== Your objective ==
Format all the rows below as a Markdown table with the columns No and Text, numbering each line in order and leaving out any blank lines.

== Input data ==
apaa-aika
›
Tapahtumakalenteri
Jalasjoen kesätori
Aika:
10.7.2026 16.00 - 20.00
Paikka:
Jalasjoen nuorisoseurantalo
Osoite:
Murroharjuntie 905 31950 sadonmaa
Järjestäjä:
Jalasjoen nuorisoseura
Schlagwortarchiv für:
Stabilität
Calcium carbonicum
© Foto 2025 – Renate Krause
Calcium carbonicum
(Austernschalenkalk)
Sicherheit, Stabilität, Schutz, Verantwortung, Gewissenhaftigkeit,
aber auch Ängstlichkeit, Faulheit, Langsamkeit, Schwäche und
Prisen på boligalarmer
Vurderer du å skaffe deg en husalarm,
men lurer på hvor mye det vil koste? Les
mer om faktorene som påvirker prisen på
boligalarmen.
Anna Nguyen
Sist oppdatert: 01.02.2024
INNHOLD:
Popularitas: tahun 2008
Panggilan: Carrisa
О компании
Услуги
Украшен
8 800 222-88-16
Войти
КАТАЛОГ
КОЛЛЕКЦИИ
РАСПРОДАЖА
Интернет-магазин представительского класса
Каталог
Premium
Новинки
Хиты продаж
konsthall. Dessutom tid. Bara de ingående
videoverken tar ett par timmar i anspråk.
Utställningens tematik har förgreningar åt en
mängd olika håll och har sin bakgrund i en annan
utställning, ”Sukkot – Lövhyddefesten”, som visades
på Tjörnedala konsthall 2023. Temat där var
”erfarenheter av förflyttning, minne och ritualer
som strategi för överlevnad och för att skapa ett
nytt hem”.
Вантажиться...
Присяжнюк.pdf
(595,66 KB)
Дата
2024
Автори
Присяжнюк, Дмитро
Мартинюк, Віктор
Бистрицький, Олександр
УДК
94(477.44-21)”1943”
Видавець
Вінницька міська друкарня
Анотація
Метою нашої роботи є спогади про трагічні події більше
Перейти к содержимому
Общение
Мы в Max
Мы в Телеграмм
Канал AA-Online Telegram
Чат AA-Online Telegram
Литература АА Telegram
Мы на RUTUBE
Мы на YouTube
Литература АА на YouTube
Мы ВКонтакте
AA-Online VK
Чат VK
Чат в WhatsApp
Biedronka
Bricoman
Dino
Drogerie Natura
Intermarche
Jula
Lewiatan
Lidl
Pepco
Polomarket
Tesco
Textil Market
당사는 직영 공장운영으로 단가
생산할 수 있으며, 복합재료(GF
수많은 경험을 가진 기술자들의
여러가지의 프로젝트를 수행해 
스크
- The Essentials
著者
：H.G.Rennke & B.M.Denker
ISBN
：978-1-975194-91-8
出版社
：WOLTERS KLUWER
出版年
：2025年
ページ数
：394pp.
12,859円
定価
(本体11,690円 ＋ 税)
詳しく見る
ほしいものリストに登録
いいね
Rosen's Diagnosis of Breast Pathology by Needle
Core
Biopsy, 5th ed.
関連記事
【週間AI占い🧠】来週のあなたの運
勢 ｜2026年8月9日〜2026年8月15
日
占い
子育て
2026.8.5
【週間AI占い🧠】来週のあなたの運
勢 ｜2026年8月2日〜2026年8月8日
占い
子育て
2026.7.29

== Exercise output ==
| No | Text |
|---|---|
| 1 | apaa-aika |
| 2 | › |
| 3 | Tapahtumakalenteri |
| 4 | Jalasjoen kesätori |
| 5 | Aika: |
| 6 | 10.7.2026 16.00 - 20.00 |
| 7 | Paikka: |
| 8 | Jalasjoen nuorisoseurantalo |
| 9 | Osoite: |
| 10 | Murroharjuntie 905 31950 sadonmaa |
| 11 | Järjestäjä: |
| 12 | Jalasjoen nuorisoseura |
| 13 | Schlagwortarchiv für: |
| 14 | Stabilität |
| 15 | Calcium carbonicum |
| 16 | © Foto 2025 – Renate Krause |
| 17 | Calcium carbonicum |
| 18 | (Austernschalenkalk) |
| 19 | Sicherheit, Stabilität, Schutz, Verantwortung, Gewissenhaftigkeit, |
| 20 | aber auch Ängstlichkeit, Faulheit, Langsamkeit, Schwäche und |
| 21 | Prisen på boligalarmer |
| 22 | Vurderer du å skaffe deg en husalarm, |
| 23 | men lurer på hvor mye det vil koste? Les |
| 24 | mer om faktorene som påvirker prisen på |
| 25 | boligalarmen. |
| 26 | Anna Nguyen |
| 27 | Sist oppdatert: 01.02.2024 |
| 28 | INNHOLD: |
| 29 | Popularitas: tahun 2008 |
| 30 | Panggilan: Carrisa |
| 31 | О компании |
| 32 | Услуги |
| 33 | Украшен |
| 34 | 8 800 222-88-16 |
| 35 | Войти |
| 36 | КАТАЛОГ |
| 37 | КОЛЛЕКЦИИ |
| 38 | РАСПРОДАЖА |
| 39 | Интернет-магазин представительского класса |
| 40 | Каталог |
| 41 | Premium |
| 42 | Новинки |
| 43 | Хиты продаж |
| 44 | konsthall. Dessutom tid. Bara de ingående |
| 45 | videoverken tar ett par timmar i anspråk. |
| 46 | Utställningens tematik har förgreningar åt en |
| 47 | mängd olika håll och har sin bakgrund i en annan |
| 48 | utställning, ”Sukkot – Lövhyddefesten”, som visades |
| 49 | på Tjörnedala konsthall 2023. Temat där var |
| 50 | ”erfarenheter av förflyttning, minne och ritualer |
| 51 | som strategi för överlevnad och för att skapa ett |
| 52 | nytt hem”. |
| 53 | Вантажиться... |
| 54 | Присяжнюк.pdf |
| 55 | (595,66 KB) |
| 56 | Дата |
| 57 | 2024 |
| 58 | Автори |
| 59 | Присяжнюк, Дмитро |
| 60 | Мартинюк, Віктор |
| 61 | Бистрицький, Олександр |
| 62 | УДК |
| 63 | 94(477.44-21)”1943” |
| 64 | Видавець |
| 65 | Вінницька міська друкарня |
| 66 | Анотація |
| 67 | Метою нашої роботи є спогади про трагічні події більше |
| 68 | Перейти к содержимому |
| 69 | Общение |
| 70 | Мы в Max |
| 71 | Мы в Телеграмм |
| 72 | Канал AA-Online Telegram |
| 73 | Чат AA-Online Telegram |
| 74 | Литература АА Telegram |
| 75 | Мы на RUTUBE |
| 76 | Мы на YouTube |
| 77 | Литература АА на YouTube |
| 78 | Мы ВКонтакте |
| 79 | AA-Online VK |
| 80 | Чат VK |
| 81 | Чат в WhatsApp |
| 82 | Biedronka |
| 83 | Bricoman |
| 84 | Dino |
| 85 | Drogerie Natura |
| 86 | Intermarche |
| 87 | Jula |
| 88 | Lewiatan |
| 89 | Lidl |
| 90 | Pepco |
| 91 | Polomarket |
| 92 | Tesco |
| 93 | Textil Market |
| 94 | 당사는 직영 공장운영으로 단가 |
| 95 | 생산할 수 있으며, 복합재료(GF |
| 96 | 수많은 경험을 가진 기술자들의 |
| 97 | 여러가지의 프로젝트를 수행해  |
| 98 | 스크 |
| 99 | - The Essentials |
| 100 | 著者 |
| 101 | ：H.G.Rennke & B.M.Denker |
| 102 | ISBN |
| 103 | ：978-1-975194-91-8 |
| 104 | 出版社 |
| 105 | ：WOLTERS KLUWER |
| 106 | 出版年 |
| 107 | ：2025年 |
| 108 | ページ数 |
| 109 | ：394pp. |
| 110 | 12,859円 |
| 111 | 定価 |
| 112 | (本体11,690円 ＋ 税) |
| 113 | 詳しく見る |
| 114 | ほしいものリストに登録 |
| 115 | いいね |
| 116 | Rosen's Diagnosis of Breast Pathology by Needle |
| 117 | Core |
| 118 | Biopsy, 5th ed. |
| 119 | 関連記事 |
| 120 | 【週間AI占い🧠】来週のあなたの運 |
| 121 | 勢 ｜2026年8月9日〜2026年8月15 |
| 122 | 日 |
| 123 | 占い |
| 124 | 子育て |
| 125 | 2026.8.5 |
| 126 | 【週間AI占い🧠】来週のあなたの運 |
| 127 | 勢 ｜2026年8月2日〜2026年8月8日 |
| 128 | 占い |
| 129 | 子育て |
| 130 | 2026.7.29 |